Trecho fornecido:
┄┄┄┄┄┄

Por Claudio Dantas

A Lava Jato no Rio instaurou uma investigação exclusiva sobre o repasse de quase R$ 165 milhões feitos pela Fecomércio, na gestão de Orlando Diniz, para grandes escritórios de advocacia.

Como revelado na Operação Jabuti, o dinheiro foi transferido ilegalmente dos cofres do Sesc/Senac. Orlando foi solto por Gilmar Mendes.

Como O Antagonista já mostrou, a maior parte desses recurso – cerca de R$ 68 milhões – foi parar na conta do escritório de Roberto Teixeira e Cristiano Zanin, advogados de Lula.

Outros R$ 25 milhões foram para o escritório de Eduardo Martins, filho do vice-presidente do STJ, Humberto Martins. Tiago Cedraz, filho do ministro do TCU Aroldo Cedraz, recebeu outros R$ 12,8 milhões; enquanto Adriana Ancelmo, mulher de Sérgio Cabral, embolsou R$ 20 milhões.

┄┄┄┄┄┄

Material apresentado:

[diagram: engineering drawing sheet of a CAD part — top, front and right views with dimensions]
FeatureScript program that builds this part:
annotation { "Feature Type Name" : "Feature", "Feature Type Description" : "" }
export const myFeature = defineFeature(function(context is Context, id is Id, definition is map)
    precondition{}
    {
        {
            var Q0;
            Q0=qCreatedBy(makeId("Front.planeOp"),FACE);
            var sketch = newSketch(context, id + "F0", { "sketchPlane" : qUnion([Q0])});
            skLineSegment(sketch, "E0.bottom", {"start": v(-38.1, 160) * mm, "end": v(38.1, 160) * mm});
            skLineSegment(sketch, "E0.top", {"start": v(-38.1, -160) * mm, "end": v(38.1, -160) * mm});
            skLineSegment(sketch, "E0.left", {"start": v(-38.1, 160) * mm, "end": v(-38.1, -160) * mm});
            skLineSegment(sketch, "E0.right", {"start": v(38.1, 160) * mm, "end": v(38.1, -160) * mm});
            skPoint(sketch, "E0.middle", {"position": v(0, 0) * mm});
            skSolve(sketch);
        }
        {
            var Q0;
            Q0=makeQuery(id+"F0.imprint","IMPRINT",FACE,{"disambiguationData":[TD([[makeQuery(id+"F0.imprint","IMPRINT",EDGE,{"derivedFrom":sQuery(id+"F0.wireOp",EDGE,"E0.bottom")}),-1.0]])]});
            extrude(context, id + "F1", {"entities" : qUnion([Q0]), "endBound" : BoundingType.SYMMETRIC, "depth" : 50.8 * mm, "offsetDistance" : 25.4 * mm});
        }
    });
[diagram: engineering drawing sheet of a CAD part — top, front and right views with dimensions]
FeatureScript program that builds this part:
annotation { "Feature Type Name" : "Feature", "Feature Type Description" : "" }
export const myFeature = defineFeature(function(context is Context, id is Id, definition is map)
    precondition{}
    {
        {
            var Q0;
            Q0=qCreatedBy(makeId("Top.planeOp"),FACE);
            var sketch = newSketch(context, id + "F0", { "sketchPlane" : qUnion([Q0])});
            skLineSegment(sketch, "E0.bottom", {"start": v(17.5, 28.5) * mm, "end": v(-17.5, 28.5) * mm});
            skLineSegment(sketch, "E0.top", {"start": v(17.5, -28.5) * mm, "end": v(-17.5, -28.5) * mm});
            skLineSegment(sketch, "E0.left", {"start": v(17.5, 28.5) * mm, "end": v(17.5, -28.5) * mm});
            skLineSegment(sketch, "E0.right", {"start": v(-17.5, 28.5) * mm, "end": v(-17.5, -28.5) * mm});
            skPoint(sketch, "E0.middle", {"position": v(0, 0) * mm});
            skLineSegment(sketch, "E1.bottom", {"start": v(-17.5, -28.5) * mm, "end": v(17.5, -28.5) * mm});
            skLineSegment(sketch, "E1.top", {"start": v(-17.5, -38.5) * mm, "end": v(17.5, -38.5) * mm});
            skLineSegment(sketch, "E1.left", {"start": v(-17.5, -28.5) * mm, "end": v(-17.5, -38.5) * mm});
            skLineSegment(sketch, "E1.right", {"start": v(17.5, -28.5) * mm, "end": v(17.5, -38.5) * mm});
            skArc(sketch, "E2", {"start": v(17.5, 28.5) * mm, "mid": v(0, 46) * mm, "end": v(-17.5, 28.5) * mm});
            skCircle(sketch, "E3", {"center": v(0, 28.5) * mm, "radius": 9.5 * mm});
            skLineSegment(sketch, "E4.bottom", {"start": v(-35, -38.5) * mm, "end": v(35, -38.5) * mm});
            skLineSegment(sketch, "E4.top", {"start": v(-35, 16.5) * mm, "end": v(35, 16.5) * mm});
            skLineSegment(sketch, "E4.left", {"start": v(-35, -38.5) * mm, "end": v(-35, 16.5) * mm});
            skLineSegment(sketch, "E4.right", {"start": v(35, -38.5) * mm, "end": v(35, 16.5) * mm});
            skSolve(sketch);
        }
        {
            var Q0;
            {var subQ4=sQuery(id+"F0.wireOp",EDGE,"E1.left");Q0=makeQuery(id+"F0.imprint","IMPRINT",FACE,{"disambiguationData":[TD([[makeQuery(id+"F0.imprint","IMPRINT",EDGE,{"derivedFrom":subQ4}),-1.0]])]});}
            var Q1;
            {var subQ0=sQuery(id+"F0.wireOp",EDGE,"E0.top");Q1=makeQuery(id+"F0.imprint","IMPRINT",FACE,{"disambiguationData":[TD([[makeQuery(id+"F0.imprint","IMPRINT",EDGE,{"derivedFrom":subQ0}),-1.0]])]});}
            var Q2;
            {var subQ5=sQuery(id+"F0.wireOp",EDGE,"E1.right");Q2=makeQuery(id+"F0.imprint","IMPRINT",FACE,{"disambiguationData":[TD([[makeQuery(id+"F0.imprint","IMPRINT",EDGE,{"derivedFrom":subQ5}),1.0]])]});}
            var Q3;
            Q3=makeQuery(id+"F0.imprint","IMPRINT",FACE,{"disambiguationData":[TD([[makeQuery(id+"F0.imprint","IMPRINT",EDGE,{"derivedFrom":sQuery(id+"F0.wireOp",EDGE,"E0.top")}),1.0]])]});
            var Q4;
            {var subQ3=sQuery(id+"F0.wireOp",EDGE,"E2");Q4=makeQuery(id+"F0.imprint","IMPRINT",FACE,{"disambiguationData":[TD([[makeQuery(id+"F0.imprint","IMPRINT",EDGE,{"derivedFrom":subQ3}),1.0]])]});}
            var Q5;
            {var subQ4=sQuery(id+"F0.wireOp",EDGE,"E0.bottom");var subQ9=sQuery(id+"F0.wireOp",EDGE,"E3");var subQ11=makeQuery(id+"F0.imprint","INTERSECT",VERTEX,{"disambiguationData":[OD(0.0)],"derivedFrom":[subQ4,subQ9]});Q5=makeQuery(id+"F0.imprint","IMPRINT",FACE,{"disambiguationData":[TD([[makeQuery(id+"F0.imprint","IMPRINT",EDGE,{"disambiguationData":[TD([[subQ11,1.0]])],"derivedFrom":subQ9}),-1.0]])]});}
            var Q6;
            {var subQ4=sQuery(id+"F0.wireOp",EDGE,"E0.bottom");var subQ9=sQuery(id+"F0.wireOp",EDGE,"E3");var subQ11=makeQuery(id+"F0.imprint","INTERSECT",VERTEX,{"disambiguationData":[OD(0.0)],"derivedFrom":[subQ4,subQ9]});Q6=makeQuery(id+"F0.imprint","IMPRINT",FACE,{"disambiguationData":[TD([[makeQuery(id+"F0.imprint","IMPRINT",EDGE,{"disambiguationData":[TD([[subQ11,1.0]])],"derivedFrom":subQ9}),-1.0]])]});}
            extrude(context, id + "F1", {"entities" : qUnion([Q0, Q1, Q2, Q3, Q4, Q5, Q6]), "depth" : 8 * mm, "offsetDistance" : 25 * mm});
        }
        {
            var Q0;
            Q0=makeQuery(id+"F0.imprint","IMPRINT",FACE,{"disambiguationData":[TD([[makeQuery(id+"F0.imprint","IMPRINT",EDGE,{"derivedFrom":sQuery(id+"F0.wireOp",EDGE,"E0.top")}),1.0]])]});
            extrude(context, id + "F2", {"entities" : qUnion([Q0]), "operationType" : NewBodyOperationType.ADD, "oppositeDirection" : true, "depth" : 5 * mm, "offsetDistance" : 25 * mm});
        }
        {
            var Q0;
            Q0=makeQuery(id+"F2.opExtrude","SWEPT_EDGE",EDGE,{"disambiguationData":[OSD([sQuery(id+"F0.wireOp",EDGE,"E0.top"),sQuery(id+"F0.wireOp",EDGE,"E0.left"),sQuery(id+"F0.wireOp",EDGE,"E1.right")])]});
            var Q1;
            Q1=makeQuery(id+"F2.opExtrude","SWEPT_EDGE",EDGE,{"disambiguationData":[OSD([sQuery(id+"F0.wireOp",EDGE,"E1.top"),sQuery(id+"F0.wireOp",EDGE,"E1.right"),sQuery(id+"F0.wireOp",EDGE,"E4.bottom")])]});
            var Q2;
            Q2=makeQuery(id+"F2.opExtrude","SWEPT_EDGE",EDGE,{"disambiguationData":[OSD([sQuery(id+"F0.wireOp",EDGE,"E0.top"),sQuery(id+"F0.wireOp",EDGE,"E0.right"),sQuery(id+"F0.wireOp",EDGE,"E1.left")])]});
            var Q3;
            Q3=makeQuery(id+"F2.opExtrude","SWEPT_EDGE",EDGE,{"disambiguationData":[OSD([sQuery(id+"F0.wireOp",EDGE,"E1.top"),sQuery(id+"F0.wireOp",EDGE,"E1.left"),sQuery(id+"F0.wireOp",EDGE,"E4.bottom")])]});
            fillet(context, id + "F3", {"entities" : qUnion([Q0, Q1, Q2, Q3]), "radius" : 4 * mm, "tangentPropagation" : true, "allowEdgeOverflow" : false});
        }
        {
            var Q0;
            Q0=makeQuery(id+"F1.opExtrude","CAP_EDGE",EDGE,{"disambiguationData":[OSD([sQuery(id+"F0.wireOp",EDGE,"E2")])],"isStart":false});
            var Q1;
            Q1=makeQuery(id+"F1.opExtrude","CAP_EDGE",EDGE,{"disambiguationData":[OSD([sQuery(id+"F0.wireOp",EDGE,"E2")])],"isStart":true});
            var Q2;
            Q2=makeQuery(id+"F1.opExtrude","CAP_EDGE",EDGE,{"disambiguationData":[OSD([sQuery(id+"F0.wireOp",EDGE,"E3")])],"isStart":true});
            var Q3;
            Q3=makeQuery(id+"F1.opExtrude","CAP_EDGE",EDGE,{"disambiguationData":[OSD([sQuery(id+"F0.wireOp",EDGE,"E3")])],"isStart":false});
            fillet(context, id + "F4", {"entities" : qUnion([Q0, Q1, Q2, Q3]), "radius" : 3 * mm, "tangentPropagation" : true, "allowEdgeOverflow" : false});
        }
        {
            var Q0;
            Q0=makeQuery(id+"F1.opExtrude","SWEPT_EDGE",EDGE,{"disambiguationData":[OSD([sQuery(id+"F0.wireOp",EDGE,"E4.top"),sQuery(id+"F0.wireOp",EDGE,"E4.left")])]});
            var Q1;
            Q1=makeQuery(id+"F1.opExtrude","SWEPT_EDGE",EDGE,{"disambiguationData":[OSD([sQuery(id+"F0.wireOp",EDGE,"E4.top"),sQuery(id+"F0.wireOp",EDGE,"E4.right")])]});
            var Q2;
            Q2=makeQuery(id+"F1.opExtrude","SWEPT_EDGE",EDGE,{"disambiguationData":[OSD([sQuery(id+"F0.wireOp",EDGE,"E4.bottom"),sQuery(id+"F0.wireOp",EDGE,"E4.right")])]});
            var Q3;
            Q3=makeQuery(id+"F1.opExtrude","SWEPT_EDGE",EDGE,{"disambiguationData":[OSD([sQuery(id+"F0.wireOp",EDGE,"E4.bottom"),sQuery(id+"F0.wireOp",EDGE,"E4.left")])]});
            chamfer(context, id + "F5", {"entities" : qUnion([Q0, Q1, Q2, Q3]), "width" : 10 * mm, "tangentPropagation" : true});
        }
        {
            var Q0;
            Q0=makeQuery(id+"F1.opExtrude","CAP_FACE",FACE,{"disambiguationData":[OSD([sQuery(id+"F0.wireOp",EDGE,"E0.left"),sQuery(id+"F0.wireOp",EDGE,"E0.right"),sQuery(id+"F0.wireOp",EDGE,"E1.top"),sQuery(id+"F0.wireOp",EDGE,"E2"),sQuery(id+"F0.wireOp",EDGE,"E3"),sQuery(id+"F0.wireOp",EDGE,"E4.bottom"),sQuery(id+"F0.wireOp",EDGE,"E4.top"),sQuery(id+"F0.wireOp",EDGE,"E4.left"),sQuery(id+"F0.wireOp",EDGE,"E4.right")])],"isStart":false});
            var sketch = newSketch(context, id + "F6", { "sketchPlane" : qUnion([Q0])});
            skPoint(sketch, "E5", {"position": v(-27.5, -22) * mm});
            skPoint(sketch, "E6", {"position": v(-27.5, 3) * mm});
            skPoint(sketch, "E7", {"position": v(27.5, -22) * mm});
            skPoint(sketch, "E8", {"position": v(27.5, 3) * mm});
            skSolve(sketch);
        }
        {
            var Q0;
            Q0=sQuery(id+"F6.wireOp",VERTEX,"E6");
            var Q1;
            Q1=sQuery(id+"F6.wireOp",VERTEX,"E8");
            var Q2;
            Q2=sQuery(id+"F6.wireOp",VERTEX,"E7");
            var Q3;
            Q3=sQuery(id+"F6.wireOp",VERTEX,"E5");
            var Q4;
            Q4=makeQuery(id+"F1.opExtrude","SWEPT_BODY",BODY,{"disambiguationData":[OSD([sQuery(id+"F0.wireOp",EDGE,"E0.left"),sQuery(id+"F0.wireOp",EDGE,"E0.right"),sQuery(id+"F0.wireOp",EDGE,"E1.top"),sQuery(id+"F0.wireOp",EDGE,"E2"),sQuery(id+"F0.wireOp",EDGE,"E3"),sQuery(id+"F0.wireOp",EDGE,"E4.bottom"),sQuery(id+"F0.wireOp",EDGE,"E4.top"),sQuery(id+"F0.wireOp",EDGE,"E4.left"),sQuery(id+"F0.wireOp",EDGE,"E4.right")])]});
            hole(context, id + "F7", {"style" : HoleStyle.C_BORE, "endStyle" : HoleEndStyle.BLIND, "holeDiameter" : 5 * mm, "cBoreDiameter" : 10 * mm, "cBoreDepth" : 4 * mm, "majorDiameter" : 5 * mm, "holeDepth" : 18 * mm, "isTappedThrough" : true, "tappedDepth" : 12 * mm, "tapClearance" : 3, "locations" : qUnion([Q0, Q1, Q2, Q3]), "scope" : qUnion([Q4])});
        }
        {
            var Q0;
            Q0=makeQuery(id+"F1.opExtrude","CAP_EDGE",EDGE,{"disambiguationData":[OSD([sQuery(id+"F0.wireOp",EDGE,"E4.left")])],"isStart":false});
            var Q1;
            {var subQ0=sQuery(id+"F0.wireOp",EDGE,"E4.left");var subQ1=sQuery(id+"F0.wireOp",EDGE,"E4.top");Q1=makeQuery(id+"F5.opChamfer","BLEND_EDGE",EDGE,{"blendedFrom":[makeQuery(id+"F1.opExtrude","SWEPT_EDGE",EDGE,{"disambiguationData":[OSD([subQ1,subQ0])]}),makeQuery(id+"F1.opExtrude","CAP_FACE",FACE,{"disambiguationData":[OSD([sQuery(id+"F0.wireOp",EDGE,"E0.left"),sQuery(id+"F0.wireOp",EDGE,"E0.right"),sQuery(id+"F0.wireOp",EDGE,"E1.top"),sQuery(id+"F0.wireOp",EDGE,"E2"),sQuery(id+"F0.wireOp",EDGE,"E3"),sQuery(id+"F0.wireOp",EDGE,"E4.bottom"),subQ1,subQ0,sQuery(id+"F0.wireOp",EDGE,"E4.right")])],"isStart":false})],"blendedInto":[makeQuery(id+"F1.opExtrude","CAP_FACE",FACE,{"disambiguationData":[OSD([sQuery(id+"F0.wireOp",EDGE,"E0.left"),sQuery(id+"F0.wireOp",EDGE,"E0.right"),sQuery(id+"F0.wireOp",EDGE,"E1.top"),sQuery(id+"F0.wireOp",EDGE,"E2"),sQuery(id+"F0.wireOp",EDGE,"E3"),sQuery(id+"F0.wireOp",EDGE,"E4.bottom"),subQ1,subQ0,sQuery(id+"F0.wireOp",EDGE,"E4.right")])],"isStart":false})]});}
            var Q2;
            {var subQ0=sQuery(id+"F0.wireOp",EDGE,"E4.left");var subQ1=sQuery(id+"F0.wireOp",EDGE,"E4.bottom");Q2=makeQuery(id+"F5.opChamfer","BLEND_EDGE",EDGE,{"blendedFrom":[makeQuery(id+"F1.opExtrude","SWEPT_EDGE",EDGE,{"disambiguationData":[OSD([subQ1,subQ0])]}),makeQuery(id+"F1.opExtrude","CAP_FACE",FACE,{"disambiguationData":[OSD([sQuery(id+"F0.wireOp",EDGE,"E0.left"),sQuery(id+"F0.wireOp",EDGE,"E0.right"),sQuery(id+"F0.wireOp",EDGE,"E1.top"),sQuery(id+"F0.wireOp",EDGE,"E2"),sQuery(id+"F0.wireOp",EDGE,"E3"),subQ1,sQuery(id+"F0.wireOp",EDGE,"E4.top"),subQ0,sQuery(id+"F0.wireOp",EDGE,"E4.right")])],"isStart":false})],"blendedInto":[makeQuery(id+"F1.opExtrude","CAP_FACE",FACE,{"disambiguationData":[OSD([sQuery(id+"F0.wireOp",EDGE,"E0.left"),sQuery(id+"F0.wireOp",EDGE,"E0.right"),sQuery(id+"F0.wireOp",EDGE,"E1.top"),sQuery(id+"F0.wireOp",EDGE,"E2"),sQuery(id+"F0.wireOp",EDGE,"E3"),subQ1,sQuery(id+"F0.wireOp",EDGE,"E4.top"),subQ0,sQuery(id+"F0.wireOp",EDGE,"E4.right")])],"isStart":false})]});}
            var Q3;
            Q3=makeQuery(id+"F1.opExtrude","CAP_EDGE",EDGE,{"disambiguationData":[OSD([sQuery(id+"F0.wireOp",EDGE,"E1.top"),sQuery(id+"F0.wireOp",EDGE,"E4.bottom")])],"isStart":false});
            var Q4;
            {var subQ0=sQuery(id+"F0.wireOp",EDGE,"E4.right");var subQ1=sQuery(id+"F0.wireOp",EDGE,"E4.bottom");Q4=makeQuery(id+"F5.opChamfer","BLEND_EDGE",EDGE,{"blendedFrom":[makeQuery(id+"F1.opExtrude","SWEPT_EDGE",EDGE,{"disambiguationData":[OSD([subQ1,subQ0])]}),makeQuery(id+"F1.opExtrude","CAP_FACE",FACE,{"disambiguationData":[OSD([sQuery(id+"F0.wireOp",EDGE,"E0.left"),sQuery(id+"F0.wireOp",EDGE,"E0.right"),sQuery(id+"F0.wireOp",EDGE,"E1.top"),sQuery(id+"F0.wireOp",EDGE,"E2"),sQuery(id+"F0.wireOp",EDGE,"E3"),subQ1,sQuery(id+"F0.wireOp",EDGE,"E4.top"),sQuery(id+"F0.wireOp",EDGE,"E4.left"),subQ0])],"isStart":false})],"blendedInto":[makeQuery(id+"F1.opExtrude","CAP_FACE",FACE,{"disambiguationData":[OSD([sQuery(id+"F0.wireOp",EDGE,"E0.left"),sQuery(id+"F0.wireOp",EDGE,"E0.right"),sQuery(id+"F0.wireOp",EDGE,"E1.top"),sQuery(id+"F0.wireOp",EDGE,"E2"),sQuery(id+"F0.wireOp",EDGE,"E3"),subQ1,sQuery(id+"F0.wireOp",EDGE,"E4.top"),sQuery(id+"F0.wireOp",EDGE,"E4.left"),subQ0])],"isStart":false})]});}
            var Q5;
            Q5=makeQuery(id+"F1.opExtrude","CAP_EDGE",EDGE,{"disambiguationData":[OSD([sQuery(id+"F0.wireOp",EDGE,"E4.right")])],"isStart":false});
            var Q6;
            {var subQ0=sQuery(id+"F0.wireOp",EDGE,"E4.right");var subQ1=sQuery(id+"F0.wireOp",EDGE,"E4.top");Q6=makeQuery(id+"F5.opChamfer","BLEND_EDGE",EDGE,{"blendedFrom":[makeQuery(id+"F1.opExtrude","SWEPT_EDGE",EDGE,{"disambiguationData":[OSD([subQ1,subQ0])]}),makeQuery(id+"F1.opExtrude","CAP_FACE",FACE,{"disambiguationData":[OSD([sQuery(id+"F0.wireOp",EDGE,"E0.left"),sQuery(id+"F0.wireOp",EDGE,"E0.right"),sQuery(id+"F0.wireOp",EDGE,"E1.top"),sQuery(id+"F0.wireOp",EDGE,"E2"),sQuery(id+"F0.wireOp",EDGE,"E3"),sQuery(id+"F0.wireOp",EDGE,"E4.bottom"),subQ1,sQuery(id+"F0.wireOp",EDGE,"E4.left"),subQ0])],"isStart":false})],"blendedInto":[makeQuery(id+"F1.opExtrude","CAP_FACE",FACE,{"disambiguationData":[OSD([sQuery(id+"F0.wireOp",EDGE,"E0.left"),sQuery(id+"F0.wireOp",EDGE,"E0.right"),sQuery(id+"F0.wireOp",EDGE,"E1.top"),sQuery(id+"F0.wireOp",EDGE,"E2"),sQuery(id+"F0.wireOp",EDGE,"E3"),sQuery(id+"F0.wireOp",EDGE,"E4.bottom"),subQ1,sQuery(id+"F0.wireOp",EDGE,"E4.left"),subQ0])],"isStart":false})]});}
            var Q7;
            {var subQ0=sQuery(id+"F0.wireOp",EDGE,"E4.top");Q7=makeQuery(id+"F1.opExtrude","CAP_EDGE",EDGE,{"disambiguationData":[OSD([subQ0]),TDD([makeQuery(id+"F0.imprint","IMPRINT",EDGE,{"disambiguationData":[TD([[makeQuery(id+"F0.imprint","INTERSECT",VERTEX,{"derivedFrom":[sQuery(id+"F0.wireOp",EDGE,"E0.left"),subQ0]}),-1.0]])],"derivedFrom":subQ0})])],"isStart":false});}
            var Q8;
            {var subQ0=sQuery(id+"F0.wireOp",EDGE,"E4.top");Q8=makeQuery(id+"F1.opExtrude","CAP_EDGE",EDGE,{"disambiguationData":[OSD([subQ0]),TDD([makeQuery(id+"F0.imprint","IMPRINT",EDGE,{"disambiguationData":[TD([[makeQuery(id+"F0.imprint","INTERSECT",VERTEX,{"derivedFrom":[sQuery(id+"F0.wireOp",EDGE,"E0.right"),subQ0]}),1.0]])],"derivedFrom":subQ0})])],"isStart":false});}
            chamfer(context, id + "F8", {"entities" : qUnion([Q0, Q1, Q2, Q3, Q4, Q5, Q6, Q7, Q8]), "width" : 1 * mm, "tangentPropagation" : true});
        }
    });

┄┄┄┄┄┄

Tarefas do exercício:
#1 De acordo com o texto sobre os repasses da Fecomércio a escritórios de advocacia, que valor foi destinado ao escritório de Eduardo Martins?
#2 Dê sequência ao texto sobre os repasses da Fecomércio a escritórios de advocacia a partir da última frase apresentada.

Resultados do exercício:
#1 R$ 25 milhões.

#2
Um levantamento inicial apontava para repasses superiores a R$ 180 milhões, mas há a suspeita de que o volume desviado possa ser ainda maior.

Se Rodrigo Maia quisesse instalar uma CPI de verdade para investigar escritórios de advocacia, deveria começar pela lista acima. Depois, poderia averiguar também os patrocínios da Fecomércio aos seminários organizados pelo IDP em parceria com a FGV.